I heard the Missa Solemnis on the radio last year and I thought it was good music. I don't know what Beethoven's cantatas, other masses, oratorio, choral fantasia, or "Calm sea and prosperous voyage" sound like. They should be worth exploring.


----------



## Rod Corkin (Jun 1, 2007)

Explorer-8 said:


> I heard the Missa Solemnis on the radio last year and I thought it was good music. I don't know what Beethoven's cantatas, other masses, oratorio, choral fantasia, or "Calm sea and prosperous voyage" sound like. They should be worth exploring.


Good Music? GOOD MUSIC?? There's nothing better than the Missa Solemnis!

For the record I can recommend any vocal piece by Beethoven, certainly those you mention, though these are relatively small in number as a whole. The cantatas consist only of the 'Joseph' and 'Leopold' - really a double cantata, and also 'The Glorious Moment' - a proto-late period piece with some great numbers and a barn-storming finale. Very few recordings of this last piece however. Also is the Mass in C, slowly coming out from under the Missa's shadow at long last.


----------



## opus67 (Jan 30, 2007)

The Choral Fantasia is a joyful piece.

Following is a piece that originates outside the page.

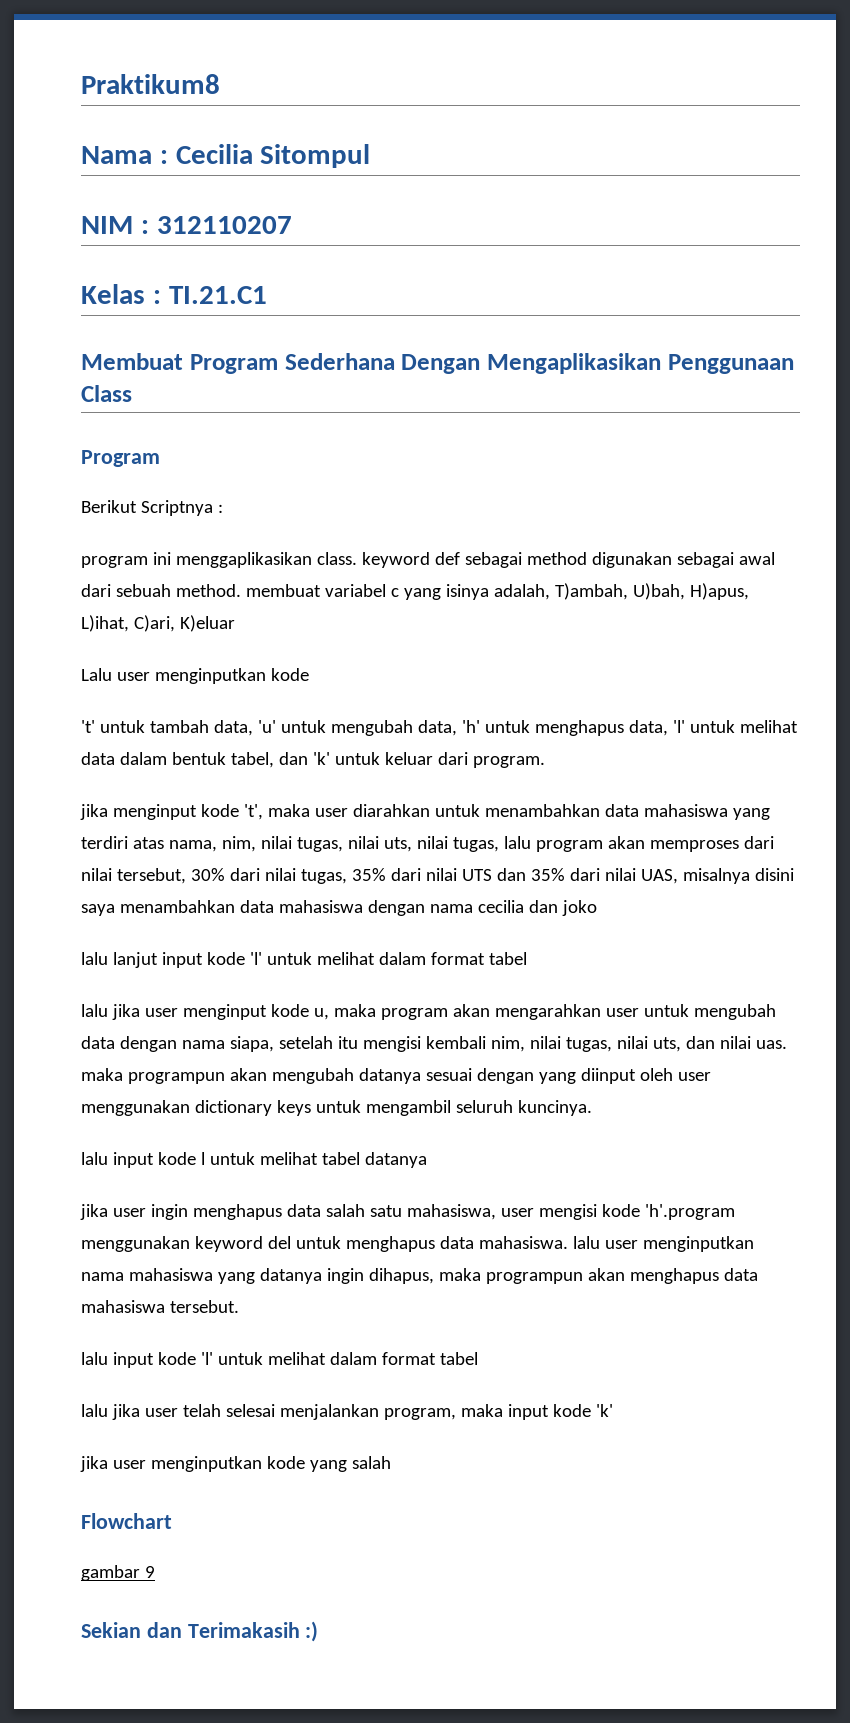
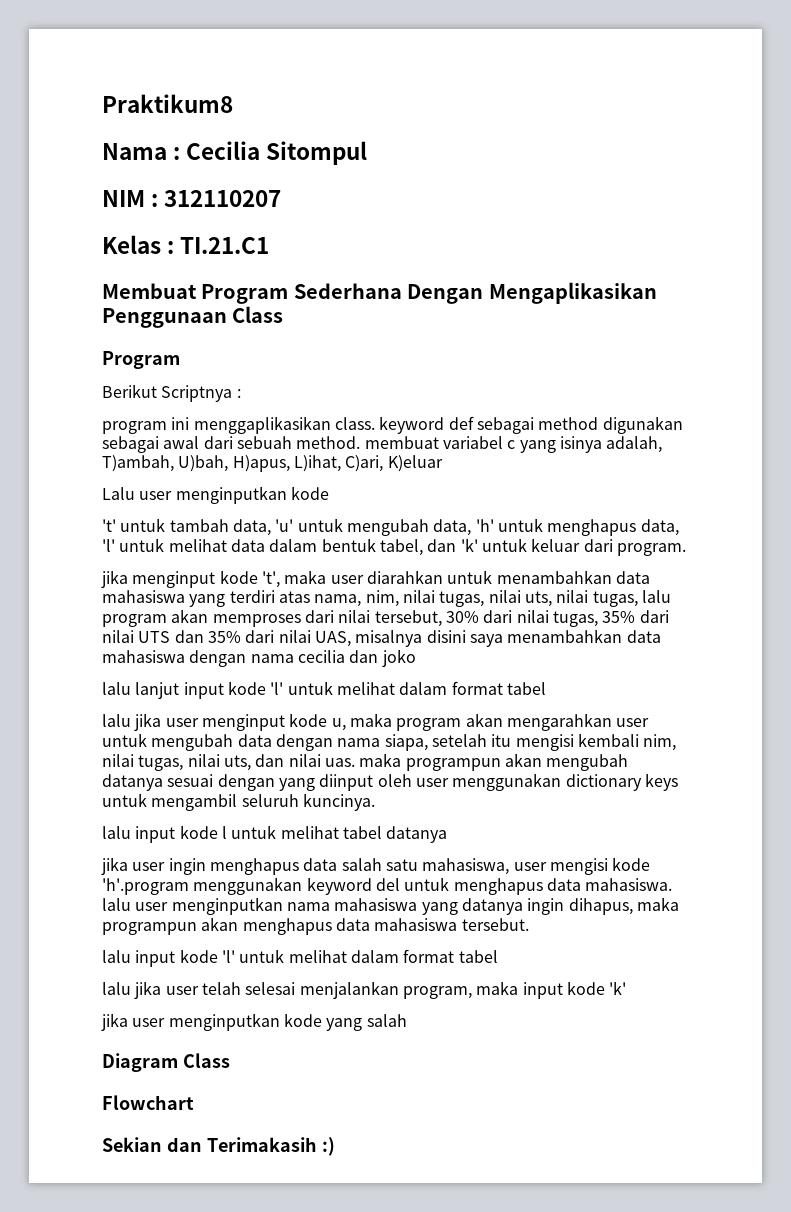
(391, 1462) none -> [102,1053,230,1072] // Diagram Class
[81,1565,155,1581] // gambar 9 -> (194, 1102) none

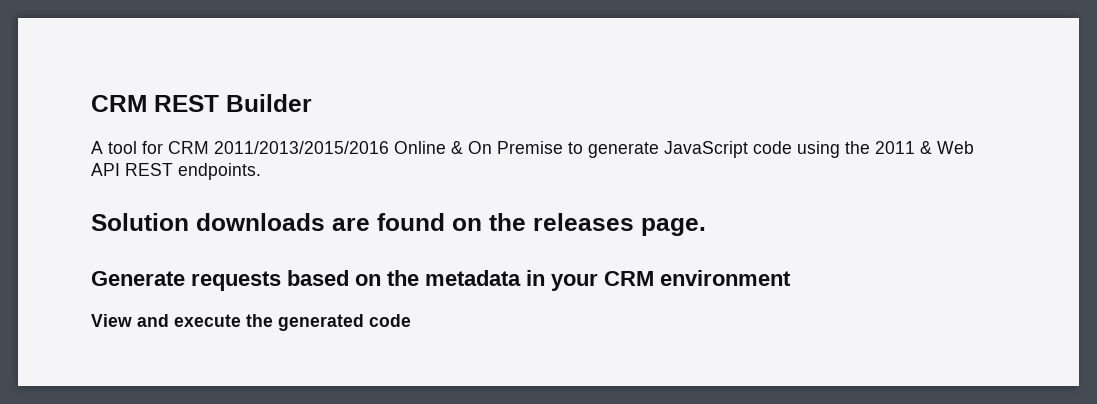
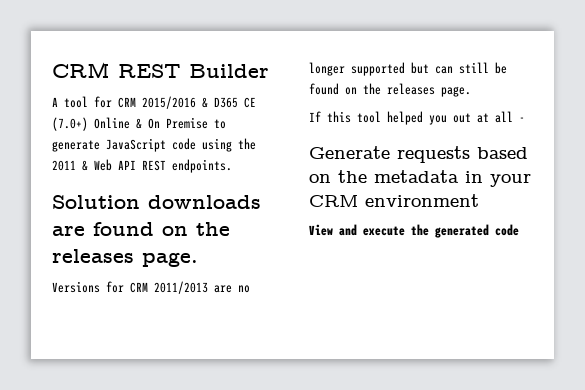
[214,141,389,154] 2011/2013/2015/2016 -> [142,96,256,109] [52,117,88,131] 2015/2016 & D365 CE (7.0+)
(706, 227) none -> [52,281,250,294] [309,62,507,76] [309,83,471,97] [309,111,525,125] // Versions for CRM 2011/2013 are no longer supported but can still be found on the releases page. // If this tool helped you out at all -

I have not heard any other choral piece by Beethoven, apart from the 9th symphony of course.


----------



## gabby (Nov 14, 2010)

*Music Form and Analysis*

Hello Anyone;

i need help with the analysis of classical compositions. Can anyone help me?

Thank you,

Gabby


----------



## Genoveva (Nov 9, 2010)

gabby said:


> Hello Anyone;
> 
> i need help with the analysis of classical compositions. Can anyone help me?
> 
> ...


You have chosen a very old and seemingly irrelevant thread to post your request in. Can you clarify what you mean? Which compositions are you talking about and what kind of analysis are you seeking?


----------